━━━━━ Document segment ━━━━━
Thank you for the help.  You spend a great deal of time help folks on here
(as evidenced by the absurd number of times you have answered questions like
this :))...and it is appreciated.

I can't believe I missed the millisecond thing. :)

I'll check the log and the dump for the individual problems and post to this
thread with the results (or more questions).

LES


Rainer Jung-3 wrote:
> 
> On 24.05.2010 23:36, LES wrote:
>>
>> I am having some trouble keeping a mod_jk setup stable.  At this point, I
>> feel like I am too far into trial and error mode and would like some help
>> figuring out how to identify the problem.
>>
>> My current setup involves, two linux (RHEL 5) server each running two
>> tomcat
>> instances (6.0.20).  A third RHEL 5 box is running apache (2.2.3) with
>> mod_jk(1.2.28).  I am using terracotta to "cluster" the tomcat sessions.
>>
>> The problem that I am having is that under small load (and unfortunately,
>> intermittently), I get random nodes that produce errors.  Typically these
>> errors indicate that mod_jk can no longer contact tomcat (see excerpts
>> below).  In most cases, the the user request just hangs (never returns).
━━━━━
» Brief a
Output as a JSON list of strings, one string per line, everything from the start of the listing down to the line containing "left wrist: (660, 610, -3)", with blank lines left out. Leave the pictures out of your answer.
━━━━━ Data extract ━━━━━
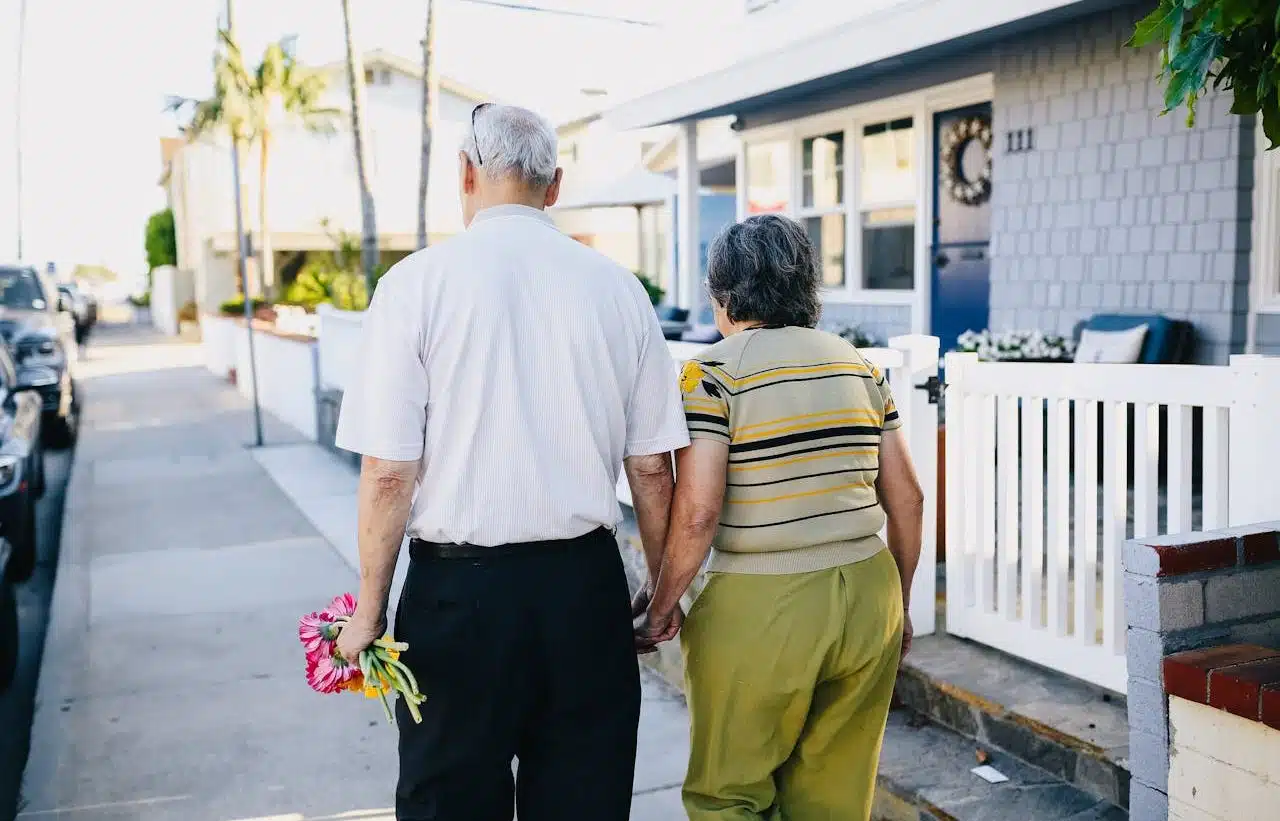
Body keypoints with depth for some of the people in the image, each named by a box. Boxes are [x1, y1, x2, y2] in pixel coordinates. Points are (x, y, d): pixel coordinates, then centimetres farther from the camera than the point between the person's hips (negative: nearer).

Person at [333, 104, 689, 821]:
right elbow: (652, 468, 3)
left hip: (459, 587, -2)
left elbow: (388, 473, -10)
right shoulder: (619, 287, 1)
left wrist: (371, 609, 1)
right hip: (588, 584, 3)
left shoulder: (415, 283, -7)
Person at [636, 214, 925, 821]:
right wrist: (897, 607, 20)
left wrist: (660, 610, -3)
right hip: (866, 592, 6)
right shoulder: (857, 364, 8)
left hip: (761, 610, -5)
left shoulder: (712, 373, -9)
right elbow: (906, 499, 9)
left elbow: (697, 513, -17)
━━━━━
» Brief b
Reproduce the mod_jk forum thread verbatim, everything from "Thank you for" down to "millisecond thing. :)".

» Answer box a
[
  "Body keypoints with depth for some of the people in the image, each named by a box. Boxes are [x1, y1, x2, y2] in pixel coordinates. Points are (x, y, d): pixel coordinates, then centimetres farther from the camera than the point between the person's hips (negative: nearer).",
  "Person at [333, 104, 689, 821]:",
  "right elbow: (652, 468, 3)",
  "left hip: (459, 587, -2)",
  "left elbow: (388, 473, -10)",
  "right shoulder: (619, 287, 1)",
  "left wrist: (371, 609, 1)",
  "right hip: (588, 584, 3)",
  "left shoulder: (415, 283, -7)",
  "Person at [636, 214, 925, 821]:",
  "right wrist: (897, 607, 20)",
  "left wrist: (660, 610, -3)"
]

» Answer box b
Thank you for the help.  You spend a great deal of time help folks on here
(as evidenced by the absurd number of times you have answered questions like
this :))...and it is appreciated.

I can't believe I missed the millisecond thing. :)